Toscana of the Gigli

Toscana, adored by many, with its cypresses and wide meadows. The favourite local shapes are the so called Gigli – or “Florence lilies”. They are truly beautiful: in the Florentine artistic tradition, with lace-like edges and silhouette reminiscent of  bellflower. They look stylish on the plate and are usually bouqueted in traditional dishes with zucchini, Parmigiano and garlic.

Puglia of the Small Ears

Puglia is among the most picturesque regions of Southern Italy. It is famous for its white, dwarfish houses, known as trully, which can be seen in small towns like the famous Alberobello. The traditional pasta, prepared by the locals from ancient times is оrecchiette, or “small ears”. Most typically, they are prepared with broccoli, which are a local produce.

Lombardia of the Bowties

The lacustrine charm of the North-Western region Lombardia is known all over the world. What is not so well known, however, is that the locals prefer farfalle, or small bow ties. In fact, farfalle comes from the Italian for butterfly. The traditional preparation method is simple: home-made tomato sauce with basil or, often, with spinach.  

Liguria of the Stamps

Liguria is a small strip to the North, in which Genova, the city – homeland of the pesto is situated.

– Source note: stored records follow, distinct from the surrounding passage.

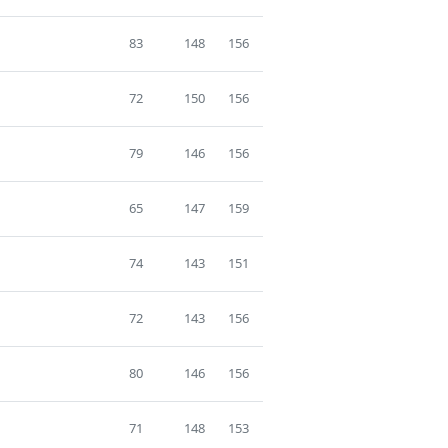
83
148
156
72
150
156
79
146
156
65
147
159
74
143
151
72
143
156
80
146
156
71
148
153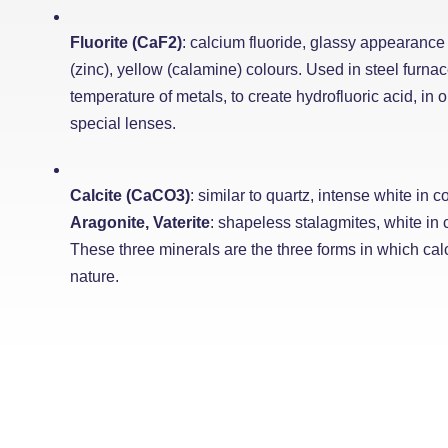
Fluorite (CaF2)
: calcium fluoride, glassy appearance 
(zinc), yellow (calamine) colours. Used in steel furnac
temperature of metals, to create hydrofluoric acid, in o
special lenses.
Calcite (CaCO3)
: similar to quartz, intense white in co
Aragonite, Vaterite
: shapeless stalagmites, white in c
These three minerals are the three forms in which ca
nature.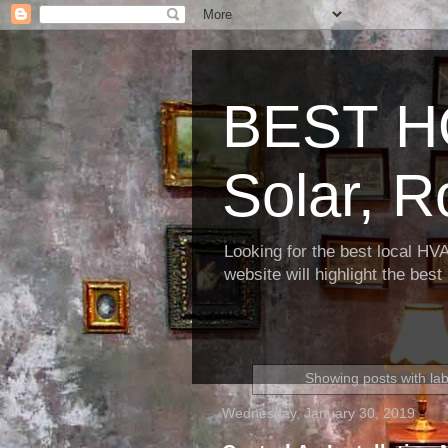
BEST H
Solar, R
Looking for the best local HV
website will highlight the bes
Showing posts with la
Wednesday, January 30, 2019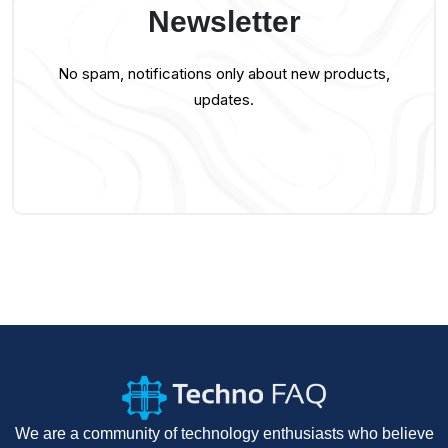
Newsletter
No spam, notifications only about new products,
updates.
We are a community of technology enthusiasts who believe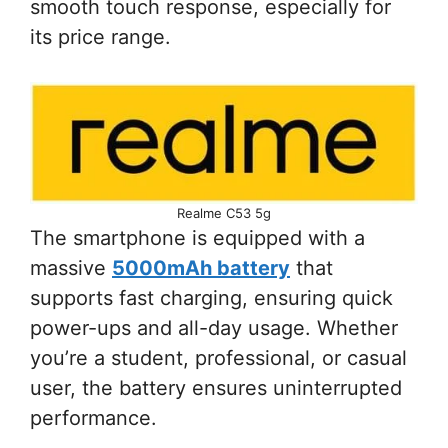
smooth touch response, especially for
its price range.
Realme C53 5g
The smartphone is equipped with a
massive
5000mAh battery
that
supports fast charging, ensuring quick
power-ups and all-day usage. Whether
you’re a student, professional, or casual
user, the battery ensures uninterrupted
performance.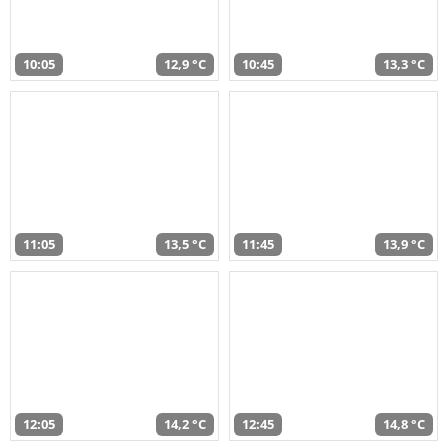
10:05
12,9 °C
10:45
13,3 °C
11:05
13,5 °C
11:45
13,9 °C
12:05
14,2 °C
12:45
14,8 °C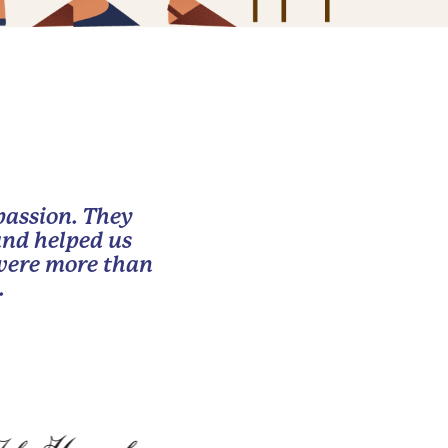
passion. They
and helped us
 were more than
.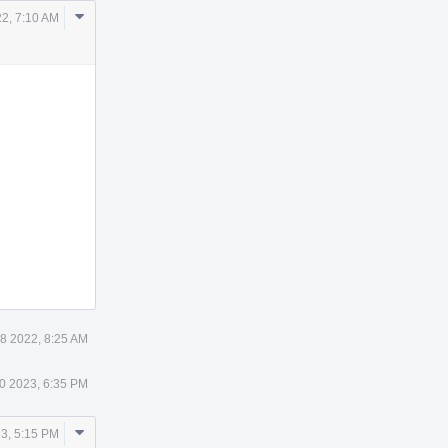
Comment
2, 7:10 AM
Actions
8 2022, 8:25 AM
0 2023, 6:35 PM
Comment
3, 5:15 PM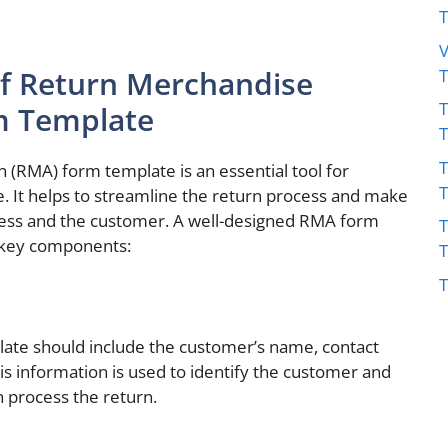
V
f Return Merchandise
T
m Template
T
 (RMA) form template is an essential tool for
e. It helps to streamline the return process and make
iness and the customer. A well-designed RMA form
T
g key components:
T
late should include the customer’s name, contact
s information is used to identify the customer and
n process the return.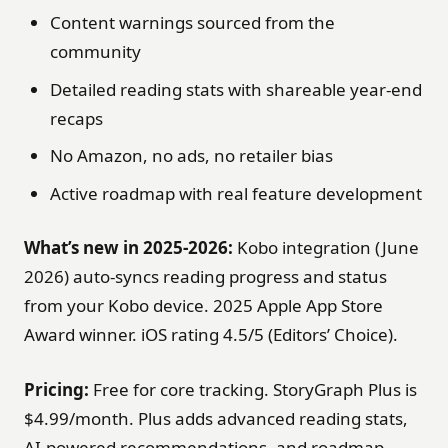
Content warnings sourced from the
community
Detailed reading stats with shareable year-end
recaps
No Amazon, no ads, no retailer bias
Active roadmap with real feature development
What’s new in 2025-2026:
Kobo integration (June
2026) auto-syncs reading progress and status
from your Kobo device. 2025 Apple App Store
Award winner. iOS rating 4.5/5 (Editors’ Choice).
Pricing:
Free for core tracking. StoryGraph Plus is
$4.99/month. Plus adds advanced reading stats,
AI-powered recommendations, and roadmap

The seaside beauty of the region goes best with the traditional, yet less known in Bulgaria, Curzetti Stampae, which look like small dough stamps. They were hugely popular as far back as the Renaissance, when noble families wanted their family stamps placed on the pasta. Traditionally, the pasta there is prepared with meat and Ligurian basil pesto sauce – pesto genovese.

Emilia-Romagna of the Monks

The Northern beauty Emilia-Romagna is a famous cultural destination. Cities like Bologna, Modena and Parma, as well as a total of 11 UNESCO World Heritage Sites can be found here.  The typical regional pasta is one that is less known to us – these are the so called strozzapreti, “Monk-chokers”. The name comes from the legend of a monk who was so famished, he choked on strozzapreti. They are prepared from dough, water, Parmigiano and egg whites.  

Campagna of the Penne

Campagna is to be found at the lower part of The Boot and its capital is Naples. The magical Vesuvius and – at its foothill – Pompeii are also here. Typical for the region is a Bulgarian favourite – penne: tubes of various sizes – small and bigger. The Italians in Campagna most often eat penne with Arabiatta sauce – tomato with many spices.  

Sicily of the Tubes

Sicily – homeland of The Mafia, sunny days, citruses and romance. The traditional pasta for the region is ziti – grooved tubes. They go best with thick sauces and the locals usually add cheese: ricotta and mozzarella.